§ BRIEF
List each line below that contains the string "instances".

[Source records]
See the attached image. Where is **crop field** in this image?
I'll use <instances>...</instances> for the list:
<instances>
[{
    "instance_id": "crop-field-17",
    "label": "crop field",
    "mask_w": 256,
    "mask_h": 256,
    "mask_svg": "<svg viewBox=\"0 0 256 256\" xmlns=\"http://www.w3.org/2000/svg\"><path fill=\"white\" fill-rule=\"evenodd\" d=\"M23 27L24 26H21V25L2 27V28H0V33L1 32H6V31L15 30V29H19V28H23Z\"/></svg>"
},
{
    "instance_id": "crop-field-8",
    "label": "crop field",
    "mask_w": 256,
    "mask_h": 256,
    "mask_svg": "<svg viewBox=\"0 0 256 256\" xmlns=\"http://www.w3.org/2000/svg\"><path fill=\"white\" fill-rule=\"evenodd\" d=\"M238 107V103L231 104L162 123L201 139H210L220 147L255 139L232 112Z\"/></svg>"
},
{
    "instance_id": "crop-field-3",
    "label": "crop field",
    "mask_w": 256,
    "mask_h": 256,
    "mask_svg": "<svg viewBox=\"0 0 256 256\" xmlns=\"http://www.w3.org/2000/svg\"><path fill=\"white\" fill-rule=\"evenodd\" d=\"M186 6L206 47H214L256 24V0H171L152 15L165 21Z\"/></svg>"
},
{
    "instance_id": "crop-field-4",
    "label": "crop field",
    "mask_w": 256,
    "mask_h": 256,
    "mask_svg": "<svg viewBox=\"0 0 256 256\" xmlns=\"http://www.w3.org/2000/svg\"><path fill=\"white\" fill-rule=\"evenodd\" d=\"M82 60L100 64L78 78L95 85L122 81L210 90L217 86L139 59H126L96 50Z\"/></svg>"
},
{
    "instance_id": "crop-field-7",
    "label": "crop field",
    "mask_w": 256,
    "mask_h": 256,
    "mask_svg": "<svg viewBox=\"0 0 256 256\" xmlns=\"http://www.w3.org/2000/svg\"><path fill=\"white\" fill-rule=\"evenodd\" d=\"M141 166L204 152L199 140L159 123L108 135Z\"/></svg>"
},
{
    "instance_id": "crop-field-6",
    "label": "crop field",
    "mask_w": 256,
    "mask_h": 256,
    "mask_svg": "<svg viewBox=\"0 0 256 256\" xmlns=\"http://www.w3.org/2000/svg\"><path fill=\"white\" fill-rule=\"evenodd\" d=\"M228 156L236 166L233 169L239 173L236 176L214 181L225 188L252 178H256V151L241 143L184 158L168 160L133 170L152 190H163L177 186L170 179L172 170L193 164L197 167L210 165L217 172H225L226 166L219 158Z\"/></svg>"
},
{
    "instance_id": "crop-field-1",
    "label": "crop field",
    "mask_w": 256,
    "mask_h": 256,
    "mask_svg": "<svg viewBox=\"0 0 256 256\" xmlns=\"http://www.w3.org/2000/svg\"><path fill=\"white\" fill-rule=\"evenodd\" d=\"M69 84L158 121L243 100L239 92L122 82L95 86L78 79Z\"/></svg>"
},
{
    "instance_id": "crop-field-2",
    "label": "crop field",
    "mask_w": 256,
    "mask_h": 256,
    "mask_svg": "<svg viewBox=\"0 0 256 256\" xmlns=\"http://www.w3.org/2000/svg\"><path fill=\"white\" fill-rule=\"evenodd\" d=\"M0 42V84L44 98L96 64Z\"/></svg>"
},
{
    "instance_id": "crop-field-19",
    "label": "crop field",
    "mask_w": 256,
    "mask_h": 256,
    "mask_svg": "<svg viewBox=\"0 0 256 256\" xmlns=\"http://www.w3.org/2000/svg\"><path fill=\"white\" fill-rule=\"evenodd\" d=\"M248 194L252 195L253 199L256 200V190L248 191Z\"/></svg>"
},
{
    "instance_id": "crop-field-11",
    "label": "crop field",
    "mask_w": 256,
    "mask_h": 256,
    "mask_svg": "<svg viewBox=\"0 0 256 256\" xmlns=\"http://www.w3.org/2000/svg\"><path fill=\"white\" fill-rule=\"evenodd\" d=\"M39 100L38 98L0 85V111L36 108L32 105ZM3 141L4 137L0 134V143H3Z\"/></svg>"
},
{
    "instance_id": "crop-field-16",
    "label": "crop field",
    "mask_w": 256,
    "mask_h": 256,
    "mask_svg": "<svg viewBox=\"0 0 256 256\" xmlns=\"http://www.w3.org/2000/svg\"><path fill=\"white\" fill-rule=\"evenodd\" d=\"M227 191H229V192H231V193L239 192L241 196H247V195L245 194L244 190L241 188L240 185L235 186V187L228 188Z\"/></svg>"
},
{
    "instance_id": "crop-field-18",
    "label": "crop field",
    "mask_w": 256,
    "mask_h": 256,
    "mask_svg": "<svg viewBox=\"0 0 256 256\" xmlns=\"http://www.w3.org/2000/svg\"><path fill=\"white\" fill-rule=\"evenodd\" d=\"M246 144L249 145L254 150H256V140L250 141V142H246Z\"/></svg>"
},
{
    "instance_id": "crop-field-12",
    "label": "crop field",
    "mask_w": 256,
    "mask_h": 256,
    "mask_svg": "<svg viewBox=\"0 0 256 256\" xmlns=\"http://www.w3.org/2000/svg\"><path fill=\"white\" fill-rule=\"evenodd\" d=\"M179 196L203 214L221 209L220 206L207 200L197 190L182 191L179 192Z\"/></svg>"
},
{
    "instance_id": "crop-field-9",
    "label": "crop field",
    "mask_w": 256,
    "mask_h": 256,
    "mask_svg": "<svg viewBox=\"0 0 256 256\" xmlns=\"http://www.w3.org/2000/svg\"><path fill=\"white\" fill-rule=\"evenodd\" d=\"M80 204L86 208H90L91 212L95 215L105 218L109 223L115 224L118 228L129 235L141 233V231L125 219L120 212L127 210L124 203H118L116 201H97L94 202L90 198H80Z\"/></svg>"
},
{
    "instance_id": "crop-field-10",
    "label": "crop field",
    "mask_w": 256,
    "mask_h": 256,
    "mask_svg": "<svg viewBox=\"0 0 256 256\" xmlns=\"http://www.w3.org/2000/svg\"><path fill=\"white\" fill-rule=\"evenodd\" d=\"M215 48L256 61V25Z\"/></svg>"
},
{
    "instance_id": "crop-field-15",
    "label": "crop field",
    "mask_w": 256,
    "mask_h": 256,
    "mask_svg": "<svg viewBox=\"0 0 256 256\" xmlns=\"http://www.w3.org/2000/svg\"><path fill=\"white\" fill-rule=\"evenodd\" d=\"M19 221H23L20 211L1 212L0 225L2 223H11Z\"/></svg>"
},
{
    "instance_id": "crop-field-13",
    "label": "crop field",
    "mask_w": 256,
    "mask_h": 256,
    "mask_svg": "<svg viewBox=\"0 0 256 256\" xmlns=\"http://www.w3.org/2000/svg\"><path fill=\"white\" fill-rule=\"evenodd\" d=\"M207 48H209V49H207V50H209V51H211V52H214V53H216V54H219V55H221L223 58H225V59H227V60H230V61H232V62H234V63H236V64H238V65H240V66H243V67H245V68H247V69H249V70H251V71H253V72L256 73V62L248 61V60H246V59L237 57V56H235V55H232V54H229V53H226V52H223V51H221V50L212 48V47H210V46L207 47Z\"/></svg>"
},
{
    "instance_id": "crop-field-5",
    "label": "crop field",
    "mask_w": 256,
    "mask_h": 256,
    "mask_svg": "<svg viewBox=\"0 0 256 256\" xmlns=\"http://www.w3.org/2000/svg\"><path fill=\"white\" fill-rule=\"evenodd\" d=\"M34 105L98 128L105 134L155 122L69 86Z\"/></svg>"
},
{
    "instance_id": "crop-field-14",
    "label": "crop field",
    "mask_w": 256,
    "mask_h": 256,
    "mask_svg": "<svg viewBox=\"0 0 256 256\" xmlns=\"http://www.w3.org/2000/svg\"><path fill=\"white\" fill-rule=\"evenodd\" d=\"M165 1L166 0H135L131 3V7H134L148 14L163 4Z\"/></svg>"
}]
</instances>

§ EXERCISE RESPONSE
I'll use <instances>...</instances> for the list:
<instances>
</instances>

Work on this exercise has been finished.